The Globe Theatre.
In 1949, an American actor Sam Wanamaker came to London and decided to visit the site of the famous Globe Theatre where Shakespeare had staged his plays. All he found, however, was a plaque on the wall of a brewery: "Here stood the Globe Playhouse of Shakespeare". Wanamaker was so shocked that he decided to rebuild the Globe.
It took many years to raise the money, get permission and find out exactly what the place looked like in the old days.
On June 12 1997, Her Majesty the Queen opened the International Shakespeare Globe Centre, the re-creation of Shakespeare's theatre. Unfortunately, Sam Wanamaker died in 1993 and wasn't in the audience to see his dream finally come true.
Today, you can visit the beautiful new Globe, and in summer you can even see a play performed as it would have been in Shakespeare's day.
The architects who have worked on the building believe the new theatre is as close to the original as it is possible to be.
Shows at the new Globe are staged in much the same way as they were then — with no scenery, spotlights or microphones.
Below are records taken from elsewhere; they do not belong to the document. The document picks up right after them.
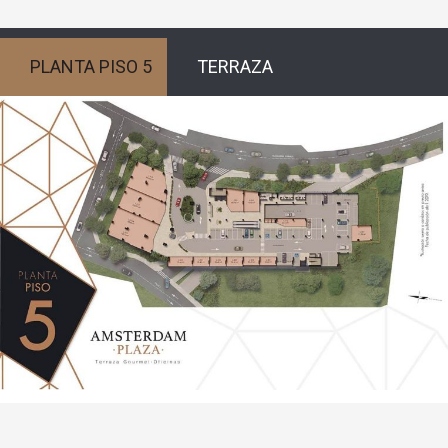
PLANTA PISO 5
TERRAZA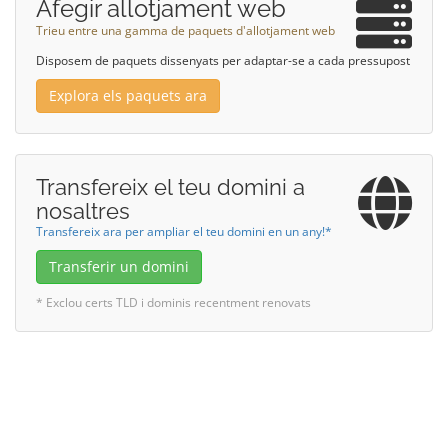
Afegir allotjament web
Trieu entre una gamma de paquets d'allotjament web
Disposem de paquets dissenyats per adaptar-se a cada pressupost
Explora els paquets ara
Transfereix el teu domini a
nosaltres
Transfereix ara per ampliar el teu domini en un any!*
Transferir un domini
* Exclou certs TLD i dominis recentment renovats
And, as in Shakespeare's time, the crowd is free to join in, calling out to the actors and getting involved in the story.
Women now play on the stage of the Globe, but on special occasions you can experience Shakespeare's plays the way his audience would have: an all-male performance in original clothing and without interval. If it rains, however, you'll be given a rain hat so that you wouldn't get wet to the skin.
The theatre's artistic director, Mark Rylance, says that his dream is "to reawaken a love of words — a theatre for the heart, not just the intellect". He expects the audiences to move around, talk, drink beer and throw fruit at the actors as they did in Shakespeare's time.